===== Dataset content =====
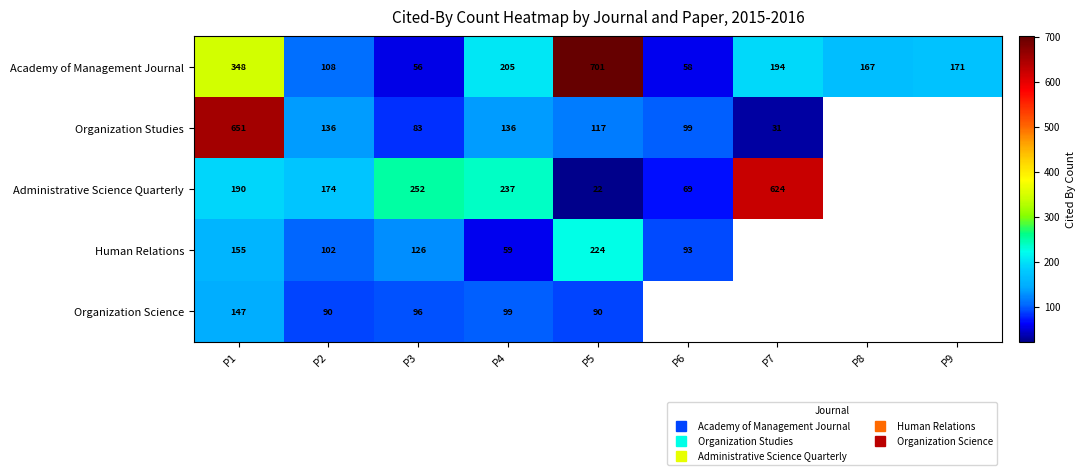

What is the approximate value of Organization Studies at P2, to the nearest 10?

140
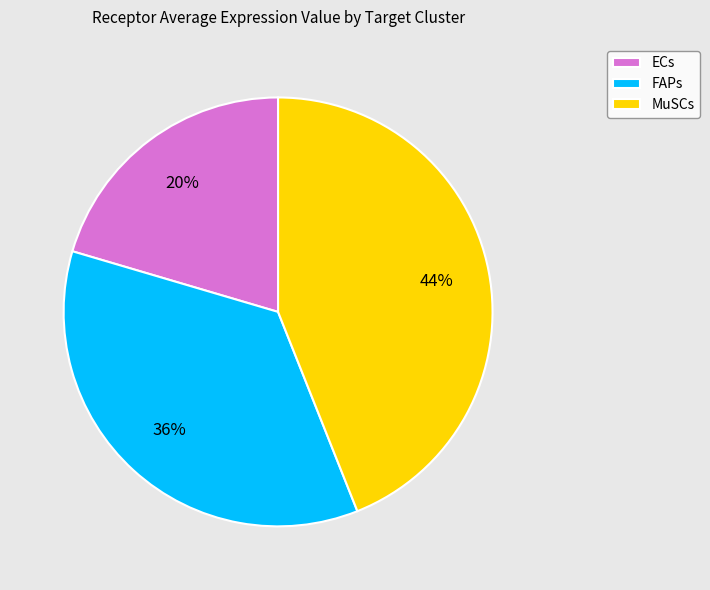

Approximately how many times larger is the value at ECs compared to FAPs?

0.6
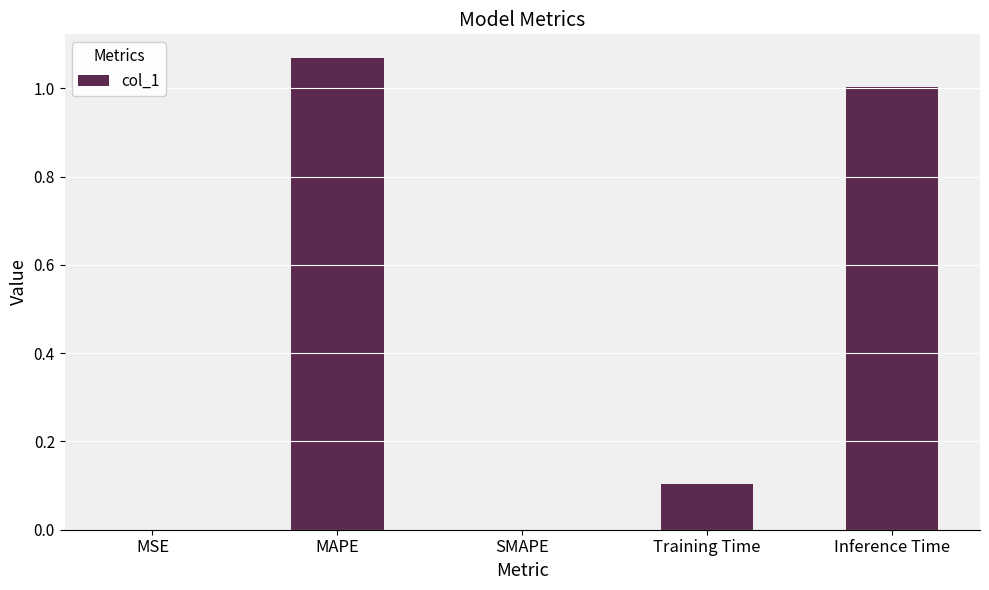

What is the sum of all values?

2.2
=====
§ Prompt: Copy the data word for word, starting at the line that contains "Approximately how many" and continuing through the end of the data, and omit the pictures from your answer.

§ Expected output:
Approximately how many times larger is the value at ECs compared to FAPs?

0.6

What is the sum of all values?

2.2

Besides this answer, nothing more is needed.